▶ [Задание 1]:
Согласуются ли с текстом о смиренномудрии утверждения (a) «истинное смиренномудрие есть дар Божий», (b) «смирение видит себя смиренным» и (c) «произвольное смиренномудрие сочиняет для себя тщеславная душа»? На каждое ответьте «да» или «нет» и приведите дословно решающие слова текста.
▶ [Задание 2]:
Перепишите без изменений отрывок текста о смиренномудрии, начиная со слов «Произвольное, собственного сочинения» и вплоть до слов «святотатственно служа­щее сатане.».
▶ [Задание 3]:
Допишите следующую часть текста о смиренномудрии, продолжив его после последнего приведенного предложения.

### Фрагмент текста ###

Об истинном и ложном смиренномудрии

Святитель Игнатий Брянчанинов, епископ Кавказский и Черноморский. Книга первая. Аскетические опыты

Никтоже вас да прельщает изболенным ему смиренномудрием (Кол. 2:18), сказал святой апо­стол Павел.

Истинное смиренномудрие состоит в послу­шании и последовании Христу (Флп. 2: 5—8).

Истинное смиренномудрие — духовный ра­зум. Оно — дар Божий; оно — действие Боже­ственной благодати в уме и сердце человека.

Может быть и произвольное смиренномудрие: его сочиняет для себя душа тщеславная, душа обольщенная и обманутая лжеучением, душа, льстящая самой себе, душа, ищущая лести от мира, душа, всецело устремившаяся к земному преуспеянию и к земным наслаждениям, душа, забывшая о вечности, о Боге.

Произвольное, собственного сочинения сми­ренномудрие состоит из бесчисленных разнооб­разных ухищрений, которыми человеческая гор­дость старается уловить славу смиренномудрия от слепотствующего мира, от мира, любящего свое, от мира, превозносящего порок, когда по­рок облечен в личину добродетели, от мира, не­навидящего добродетель, когда добродетель предстоит взорам его в святой простоте своей, в святой и твердой покорности Евангелию.

Ничто так не враждебно смирению Христо­ву, как смиренномудрие своевольное, отвергшее иго послушания Христу и под покровом лице­мерного служения Богу святотатственно служа­щее сатане.

Если мы будем непрестанно смотреть на грех свой, если будем стараться о том, чтобы усмот­реть его подробно, то не найдем в себе никакой добродетели, не найдем и смиренномудрия.

Истинным смирением прикрывается истин­ная, святая добродетель: так закрывает целомуд­ренная дева покрывалом красоту свою; так закры­вается Святая Святых завесою от взоров народа.

Истинное смиренномудрие — характер еван­гельский, нрав евангельский, образ мыслей еван­гельский.

Истинное смирение — Божественное таин­ство: оно недоступно для  постижения человечес­кого. Будучи высочайшею премудростью, оно представляется буйством для плотского разума.

Божественное таинство смирения открывает Господь Иисус верному ученику Своему, непрестанно приседящему у ног Его и внимающему Его животворящим глаголам. И открытое, оно пребывает сокровенным: оно неизъяснимо сло­вом и языком земным. Оно для плотского разу­ма непостижимо; непостижимо постигается ра­зумом духовным, и постиженное, пребывает не­постижимым.

Смирение — жизнь небесная на земле.

Благодатное, дивное видение величия Божия и бесчисленных благодеяний Божиих человеку, благодатное познание Искупителя, последование Ему с самоотвержением, видение погибельной бездны, в которую ниспал род человеческий, — вот невидимые признаки смирения, вот перво­начальные чертоги этой духовной палаты, создан­ной Богочеловеком.

Смирение не видит себя смиренным. Напро­тив того, оно видит в себе множество гордости. Оно заботится о том, чтобы отыскать все ее вет­ви; отыскивая их, усматривает, что и еще надо искать очень много.

### Имеющиеся данные ###

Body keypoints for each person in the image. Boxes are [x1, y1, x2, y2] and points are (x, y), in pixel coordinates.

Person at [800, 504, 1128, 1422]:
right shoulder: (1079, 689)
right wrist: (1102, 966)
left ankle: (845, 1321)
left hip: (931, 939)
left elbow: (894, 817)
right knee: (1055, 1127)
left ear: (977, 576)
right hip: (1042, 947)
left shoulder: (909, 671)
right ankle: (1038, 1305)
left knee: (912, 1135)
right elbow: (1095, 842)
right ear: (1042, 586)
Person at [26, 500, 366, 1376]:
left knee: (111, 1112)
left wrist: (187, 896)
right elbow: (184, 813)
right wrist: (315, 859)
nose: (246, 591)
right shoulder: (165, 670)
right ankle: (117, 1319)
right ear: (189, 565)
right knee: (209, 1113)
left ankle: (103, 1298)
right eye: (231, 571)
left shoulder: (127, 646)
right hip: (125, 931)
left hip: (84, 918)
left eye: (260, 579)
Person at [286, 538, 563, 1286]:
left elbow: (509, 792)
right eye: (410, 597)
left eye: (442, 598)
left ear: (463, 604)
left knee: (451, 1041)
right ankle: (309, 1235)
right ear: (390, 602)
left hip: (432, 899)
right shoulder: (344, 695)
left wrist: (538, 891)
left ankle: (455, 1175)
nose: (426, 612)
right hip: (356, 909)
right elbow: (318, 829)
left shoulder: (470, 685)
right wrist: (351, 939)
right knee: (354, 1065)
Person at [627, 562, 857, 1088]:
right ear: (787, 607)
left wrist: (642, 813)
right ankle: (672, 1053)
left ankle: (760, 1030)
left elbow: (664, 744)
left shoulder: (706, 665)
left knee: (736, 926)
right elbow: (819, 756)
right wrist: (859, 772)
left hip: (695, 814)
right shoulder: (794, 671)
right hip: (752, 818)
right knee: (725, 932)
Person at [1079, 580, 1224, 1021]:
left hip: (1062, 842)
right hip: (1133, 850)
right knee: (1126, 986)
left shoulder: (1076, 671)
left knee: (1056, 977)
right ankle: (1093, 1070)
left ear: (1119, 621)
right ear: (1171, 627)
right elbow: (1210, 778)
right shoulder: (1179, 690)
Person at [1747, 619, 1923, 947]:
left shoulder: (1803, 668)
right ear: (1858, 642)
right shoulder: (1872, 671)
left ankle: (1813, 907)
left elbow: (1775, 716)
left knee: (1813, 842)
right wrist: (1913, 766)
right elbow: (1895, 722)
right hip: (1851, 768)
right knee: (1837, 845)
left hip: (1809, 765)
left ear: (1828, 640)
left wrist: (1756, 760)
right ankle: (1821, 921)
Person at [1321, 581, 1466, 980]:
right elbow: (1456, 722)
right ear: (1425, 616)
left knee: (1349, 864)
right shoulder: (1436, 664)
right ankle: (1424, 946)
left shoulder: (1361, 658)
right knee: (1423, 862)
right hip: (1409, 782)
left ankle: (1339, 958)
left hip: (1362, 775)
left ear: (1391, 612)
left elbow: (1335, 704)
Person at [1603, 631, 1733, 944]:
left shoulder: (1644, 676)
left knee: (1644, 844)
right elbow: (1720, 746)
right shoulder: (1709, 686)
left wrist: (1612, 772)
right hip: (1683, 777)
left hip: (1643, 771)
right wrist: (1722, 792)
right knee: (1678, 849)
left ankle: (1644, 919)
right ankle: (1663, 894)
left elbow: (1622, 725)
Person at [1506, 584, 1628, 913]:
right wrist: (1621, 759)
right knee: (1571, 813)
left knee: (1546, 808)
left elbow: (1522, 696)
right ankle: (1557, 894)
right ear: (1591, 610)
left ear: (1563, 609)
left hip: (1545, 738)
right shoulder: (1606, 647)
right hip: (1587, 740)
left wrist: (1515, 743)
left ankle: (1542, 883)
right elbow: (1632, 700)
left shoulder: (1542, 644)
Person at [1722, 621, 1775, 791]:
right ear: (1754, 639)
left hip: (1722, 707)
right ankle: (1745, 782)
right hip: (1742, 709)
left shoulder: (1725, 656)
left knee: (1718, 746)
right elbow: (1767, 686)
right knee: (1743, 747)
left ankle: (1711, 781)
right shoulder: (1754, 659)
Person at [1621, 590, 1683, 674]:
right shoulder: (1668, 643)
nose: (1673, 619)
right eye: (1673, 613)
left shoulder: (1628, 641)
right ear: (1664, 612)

###

▶ [Поле ответа 1]:
(a) Да: «Оно — дар Божий».
(b) Нет: «Смирение не видит себя смиренным».
(c) Да: «его сочиняет для себя душа тщеславная».

▶ [Поле ответа 2]:
Произвольное, собственного сочинения сми­ренномудрие состоит из бесчисленных разнооб­разных ухищрений, которыми человеческая гор­дость старается уловить славу смиренномудрия от слепотствующего мира, от мира, любящего свое, от мира, превозносящего порок, когда по­рок облечен в личину добродетели, от мира, не­навидящего добродетель, когда добродетель предстоит взорам его в святой простоте своей, в святой и твердой покорности Евангелию.

Ничто так не враждебно смирению Христо­ву, как смиренномудрие своевольное, отвергшее иго послушания Христу и под покровом лице­мерного служения Богу святотатственно служа­щее сатане.

▶ [Поле ответа 3]:
Преподобный Макарий Египетский, наречен­ный Церковью Великим за превосходство своих добродетелей, особливо за глубокое смирение, отец знаменоносный и духоносный, сказал в сво­их возвышенных, святых, таинственных беседах, что самый чистый и совершенный человек имеет в себе нечто гордое (Беседа 7, гл. 4). Этот угод­ник Божий достиг высшей степени христианс­кого совершенства, жил во времена, обильные святыми, видел величайшего из святых иноков, Антония Великого, — и сказал, что он не видел ни одного человека, который бы вполне и в точ­ном смысле слова мог быть назван совершенным (Беседа 8, гл. 5).

Ложное смирение видит себя смиренным: смешно и жалостно утешается этим обманчи­вым, душепагубным зрелищем.

Сатана принимает образ светлого Ангела; его апостолы принимают образ апостолов Христо­вых (2 Кор. 9:13—15); его учение принимает вид учения Христова; состояния, производимые его обольщениями, принимают вид состояний ду­ховных, благодатных: гордость его и тщеславие, производимые ими самообольщение и прелесть принимают вид смирения Христова.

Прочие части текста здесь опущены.